One big exception was until recently the public sector where unions representing teachers and other public employees once drove public policy, established protections for their members, and replaced missionary-level wages with incomes that reflected the value of their work and the extent of their education.
Was. Now even public employee unions seem overwhelmed and timid in the face of traditionally anti-union Republicans and newly anti-union new Democrats who regularly sell out public employees. Yes, in Wisconsin, Republicans stripped public employee unions of much of their power. But, here, in New Jersey, Democrats like Senate President Steve Sweeney—a private sector union leader himself—cut his deals with anti-labor Chris Christie to take away pension rights from public employees.
But that is only the beginning. Public sector labor relations have a political dimension as well as economic consequences. I wrote in my 1972 book “Teachers and Power” (Simon and Schuster) that teacher unions and the public were headed for a collision. I could see it in Ocean Hill/Brownsville in New York in the fight over school decentralization. I saw it in Newark in the battle over duty-free lunch periods that were viewed by newly emerging minority politicians as insults perpetrated by predominantly white and suburban teachers against their children.

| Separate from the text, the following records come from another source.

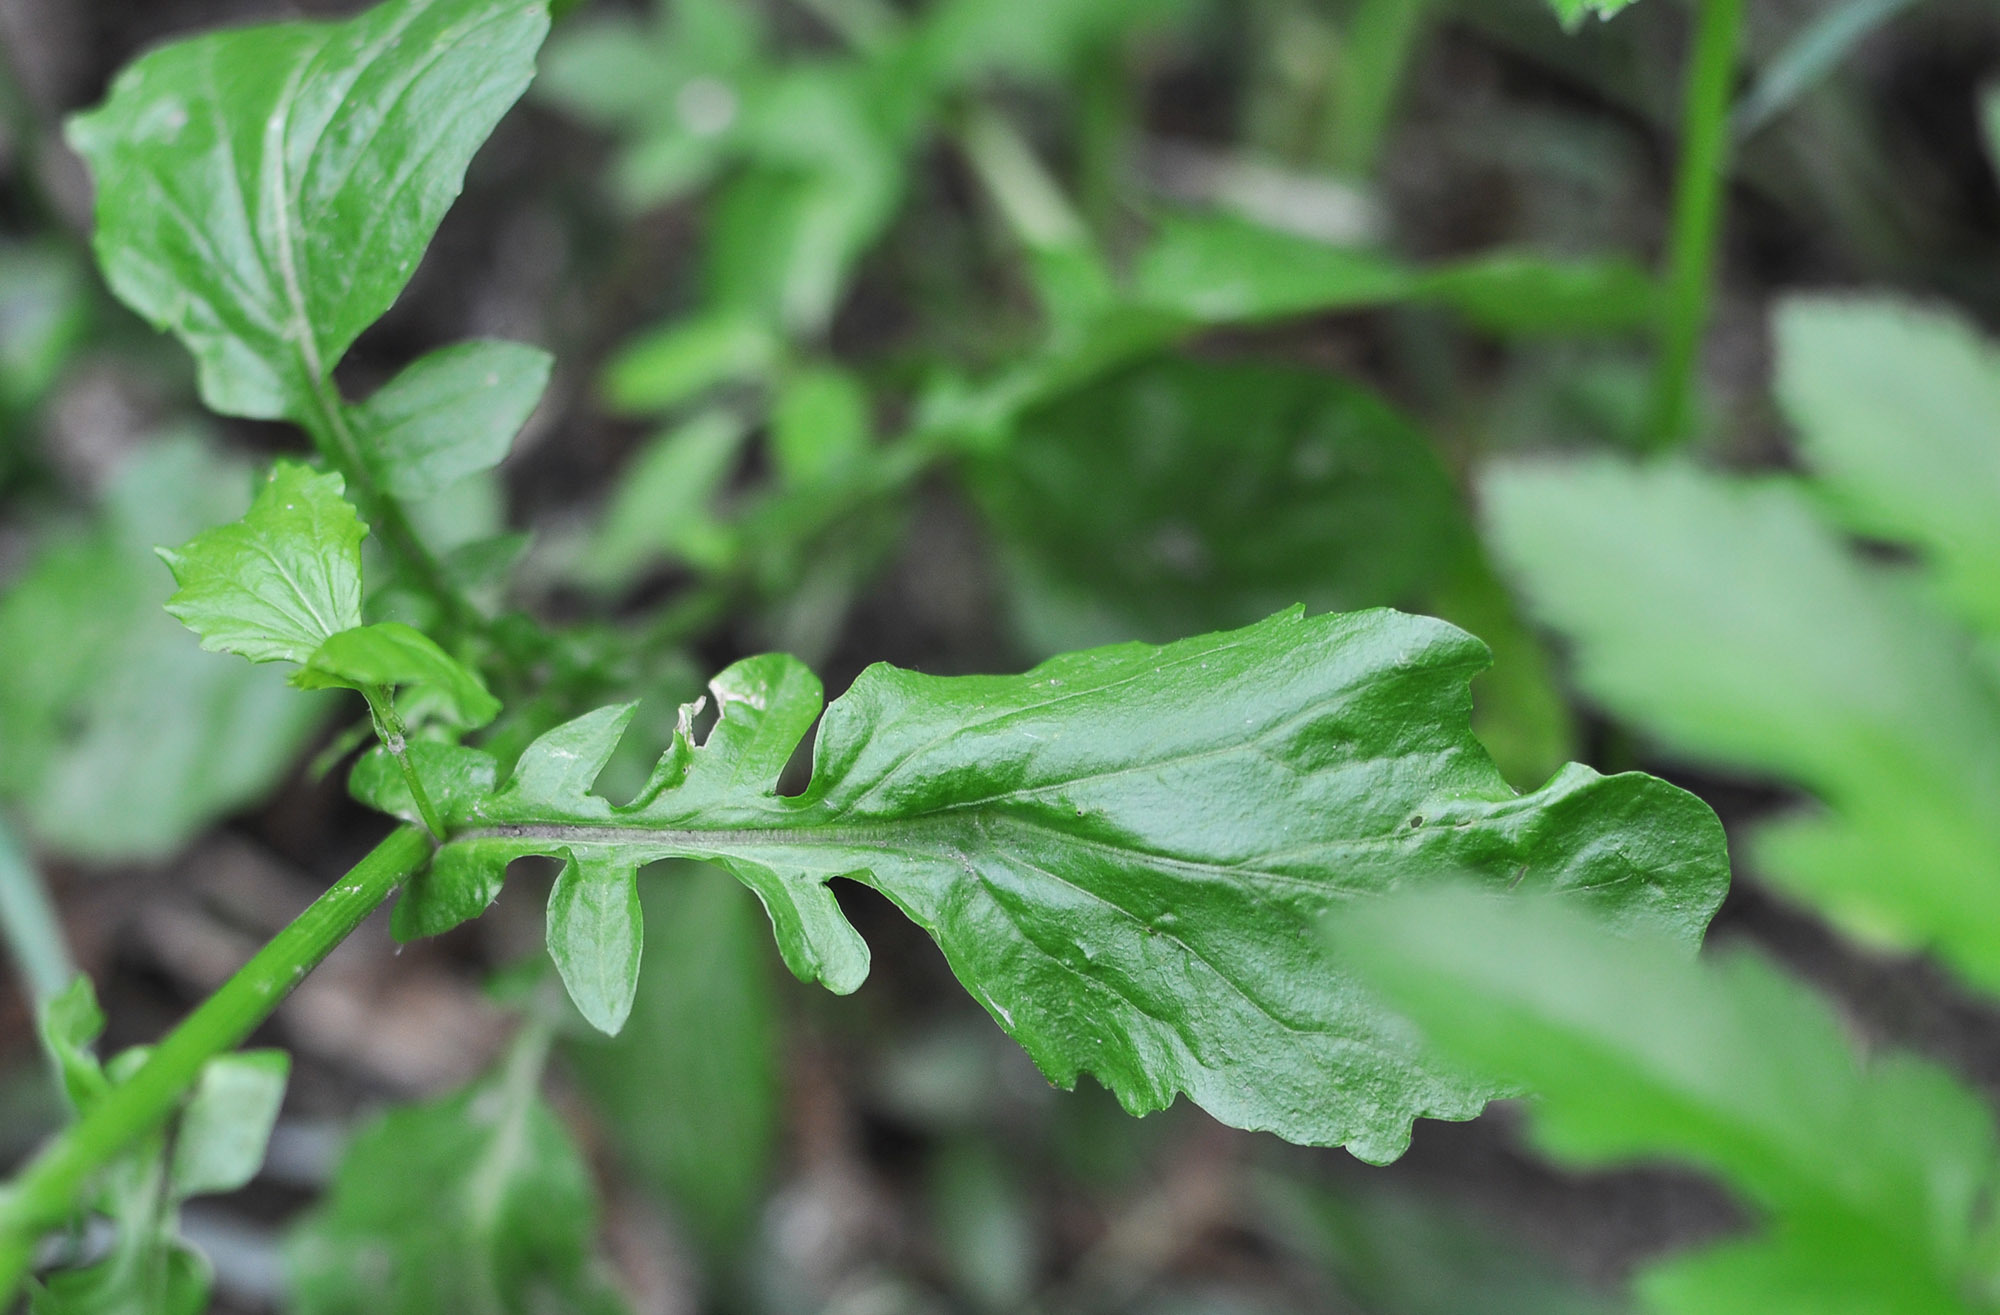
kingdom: Plantae
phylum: Tracheophyta
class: Magnoliopsida
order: Brassicales
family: Brassicaceae
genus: Barbarea
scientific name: Barbarea orthoceras
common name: American wintercress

I was critical of the teacher unions, both the AFT and the NJEA, because they failed to realize that, ultimately, they would need the support of parents and the public generally. I urged the unions—perhaps naively—to put their muscle behind desegregation, increased funding, and the amelioration of poor conditions in urban schools. I urged them to become vocal about the growing achievement gap between white children and children of color. They said it wasn’t their job.
Eventually, the unions did take more activist stands—but it was too little, too late. They had made too many enemies, in cities and suburbs. When the Great Recession wiped out so much private wealth and stole jobs from so many private sector employees, pent-up jealousies led to the election of anti-union thugs like Chris Christie and Scott Walker. In fine old plantation-style learned from slave masters, they manipulated workers, turned them against each other, private against public, immigrant versus home-born, black versus white, so they fought over crumbs while the rich got almost everything, including tax breaks.
But something more is happening now. With Republicans like Christie and Democrats like Cory Booker, even the existence of traditional institutions of public education is in jeopardy. What believers in public education as an essential civic institution are seeing is not a pretty picture. The NJEA collapses on tenure reform and voucher schools in Camden. It reels from the rhetorical punches thrown by Christie and then endorses a Christie ally and voucher champion, Booker, for the senate. The AFT’s Newark Teachers Union accepts a contract with merit pay and partial private funding provided by a computer mogul with distinctly right-wing sentiments.
Public education faces privatization and the unions do virtually nothing. Public school teachers are led into the trap of test-score-based evaluations and the unions do little. Corporate entrepreneurs increase their control over what was once public education and the unions are all but silent.
I grew up on stories of union members standing up to bosses, standing up to their own corrupt leaders, standing up to the scabs—because the elders in my family did those things.
But no such stories exist now. Workers—in the private sector certainly and increasingly in the public sector—are facing their bosses alone. They are divided and scared.